そして、スバルとしての将来事業に対する基本的な考えを示した。

(今後スバル車の多くが)BEVになっても、(これまでと同じように)『人中心』でモノごとを考えて、それが『必要なことだ』とユーザーが感じることができれば、そこにおのずとスバルの味が出るはずである」

「つまりスバルの歴史を変える」

では今後、『モノづくり革新』と『新たな価値づくり』を具体的にどうやって進めるのか。綿引氏は「ものづくりの時間軸に関する考え方、つまりスバルの歴史を変える」と言い切る。

これは、開発/調達/製造のように、それぞれが独立した流れで行われるものではなく、ほぼ同時に、またはかなり少ないタイムラグで同時進行させることを指す。そのうえで、強調したのが「価値づくりとモノづくりは不可分であるべき」ということだ。

記者会見後の囲み取材の様子。手前から、航空宇宙カンパニー  ヴァイスプレジデントの齋藤義弘氏、大崎篤社長(筆者撮影)
記者会見後の囲み取材の様子。手前から、航空宇宙カンパニー  ヴァイスプレジデントの齋藤義弘氏、大崎篤社長(筆者撮影)

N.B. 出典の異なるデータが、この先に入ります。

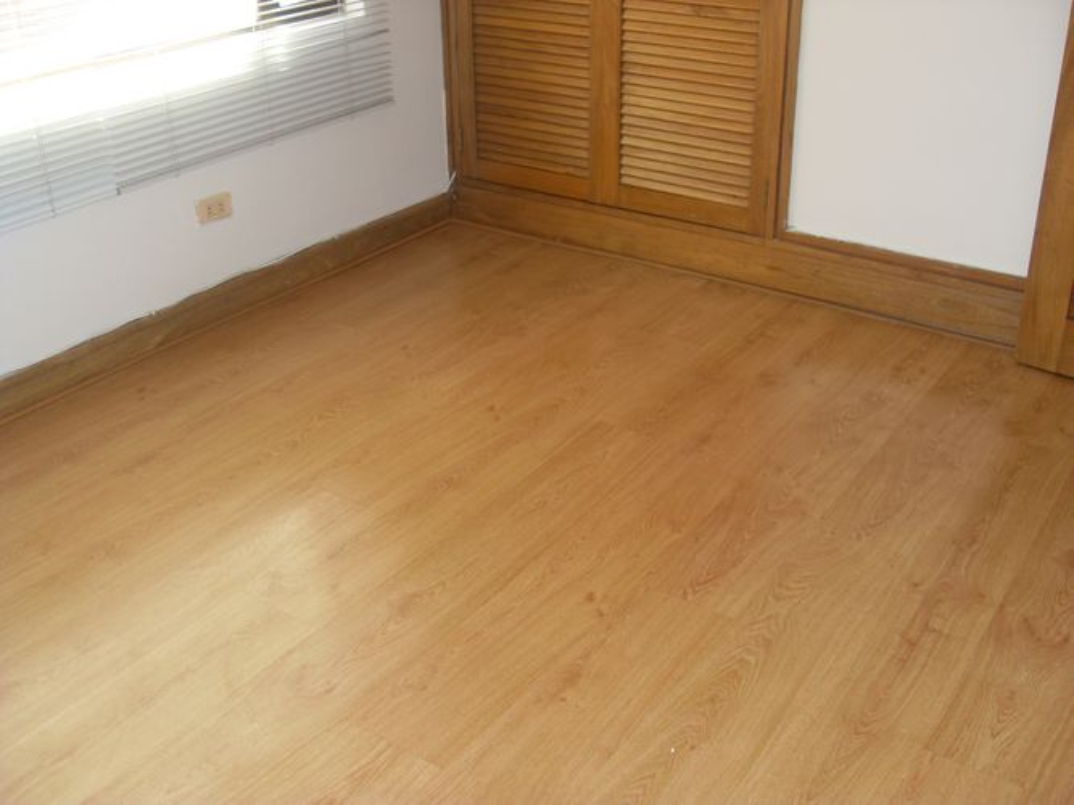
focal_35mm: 37
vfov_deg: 38.7
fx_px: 1148
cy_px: 402
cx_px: 537
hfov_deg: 50.1
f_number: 2.8
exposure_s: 1/45
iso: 100
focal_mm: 6.3
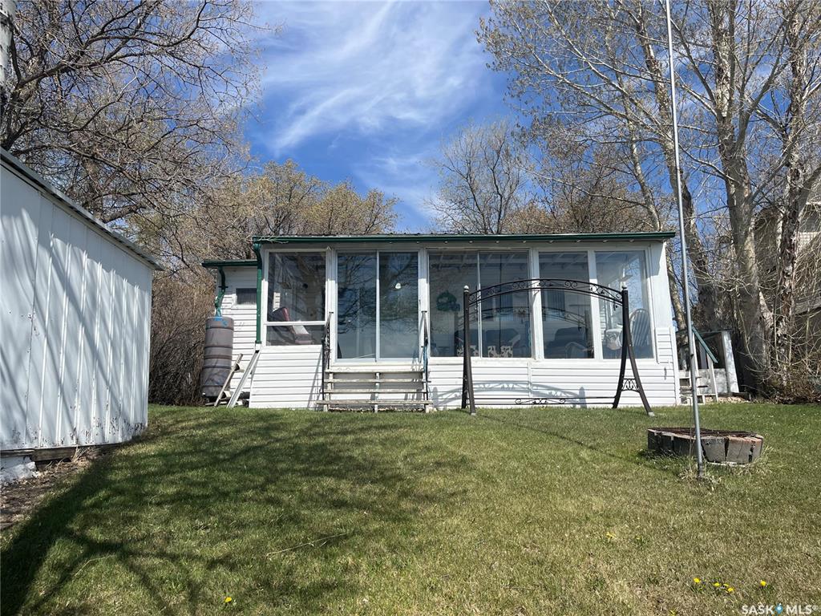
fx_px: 617
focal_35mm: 26
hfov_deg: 67.3
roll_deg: +2.1
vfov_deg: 53.1
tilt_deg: +10.3
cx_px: 410
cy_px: 308
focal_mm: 5.1
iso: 50
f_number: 1.6
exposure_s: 1/4310
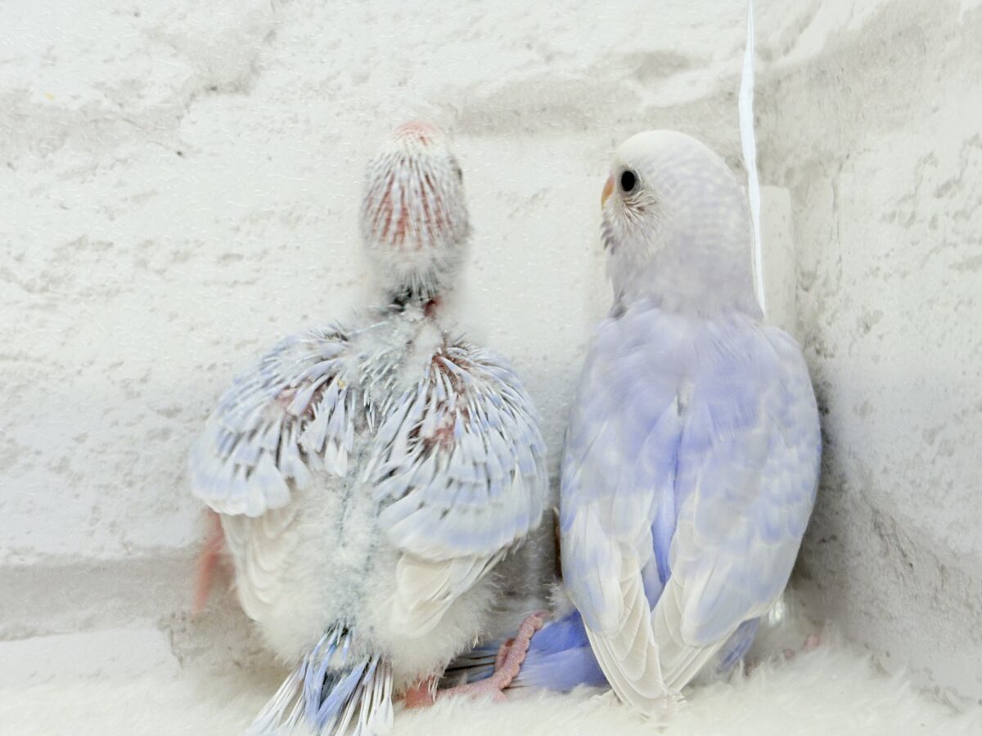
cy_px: 368
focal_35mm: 52
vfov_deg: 28.0
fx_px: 1475
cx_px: 491
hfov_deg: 36.8
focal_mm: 5.96
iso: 80
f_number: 1.6
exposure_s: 1/100
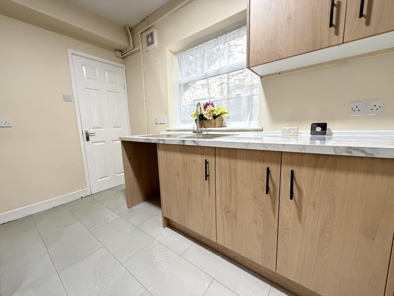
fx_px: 159
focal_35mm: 14
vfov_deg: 85.7
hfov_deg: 102.1
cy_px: 148
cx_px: 197
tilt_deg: -8.5
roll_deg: +2.7
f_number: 2.2
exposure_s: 1/50
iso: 1000
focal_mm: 2.22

現状、スバルのクルマ(製品)は、ユーザーや市場の流れの中で価値を高めている。「スバルらしさ」という価値やイメージは、あとからついていくものだ。これは、愛車から「スバルらしさ」を感じ取るまでの時間が、ユーザーによって異なるとも言える。

BEVシフト進める中で、こうした状況を「どう捉えて」「どのように改善していく」のか。「スバルらしさ」を、狙って作り出していくことはできるのか。

もしかしたら、ソフトウェア領域では、メーカー/販売店/ユーザーの三者間でデータ解析ができれば、一定の方向性を見いだせるかもしれない。しかし、「(企業として)走りながら考えていく」(綿引氏)という表現を使うほど、スバルが大きく変わっていくための時間的な余裕はあまりない。

モノづくりという観点では、これまで通り「人中心」という、「スバルとして変えないこと」と、BEVシフトといった「変えていくこと」について、スバル社員が深く理解することは当然のことであり、さらにユーザーやグローバル自動車市場に対して、スバルの大きな変化の進捗をしっかりと伝えていくことが重要だと、筆者は思う。